When The Dart landed at Jeffersonian Apartments on Friday evening, Mullins was sitting outside talking to friends as she often does.
Any stranger she meets does not stay a stranger for very long.
Mullins takes down the names of the people she meets and prays for them, she said.
Mullins said she met people who have never been to church but after a while of praying and fasting for them they were asking to go, she said.
“I love everybody in the world. I don’t hate a soul. Any soul,” she said.
Mullins, who will be 81 years old in November, said she has lived at Jeffersonian for eight years with her son Irving. Until the COVID-19 pandemic, she loved visits from the rest of her family, including her daughter Tina Marie Brewer, her son-in-law Todd Brewer, and her two grandchildren, Josh and Tiffany.
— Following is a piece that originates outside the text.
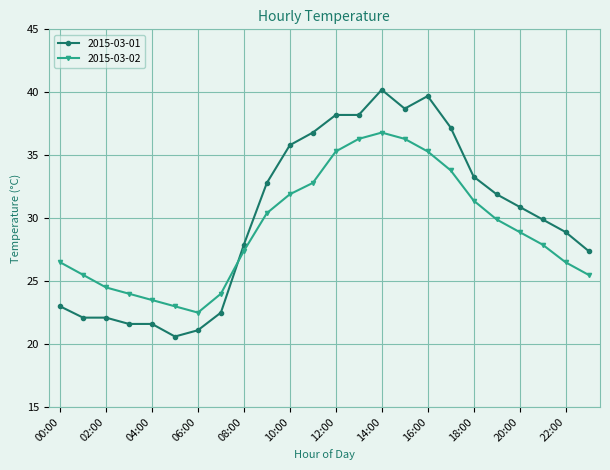

Which series has the widest spread of values?

2015-03-01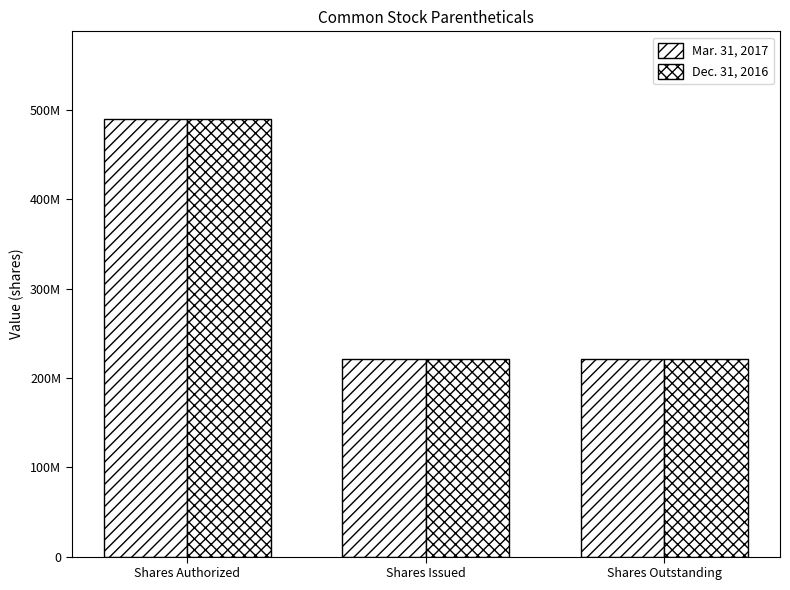

Are the bars horizontal?

No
“Now they tell me I don’t need to be around a whole lot of people,” Mullins said. “I feel fine. I feel like I could run a mile but they tell me don’t run. I feel like I could climb a tree but I can’t climb a tree because you would have to get a ladder to get me back down. At the hospital, they used bring me coloring books and everything but now they can still bring me stuff but they have to leave it at the door.”
Mullins said her family still came to see her on Mother’s Day.
“Josh and Tiffany came in with two big posters and stood right outside my window and we took a picture. They could see me too,” Mullins said. “My husband (Linus) died 15 years ago. People ask me how I can be alone for so long and I tell them I’m not alone. I’ve got my family.”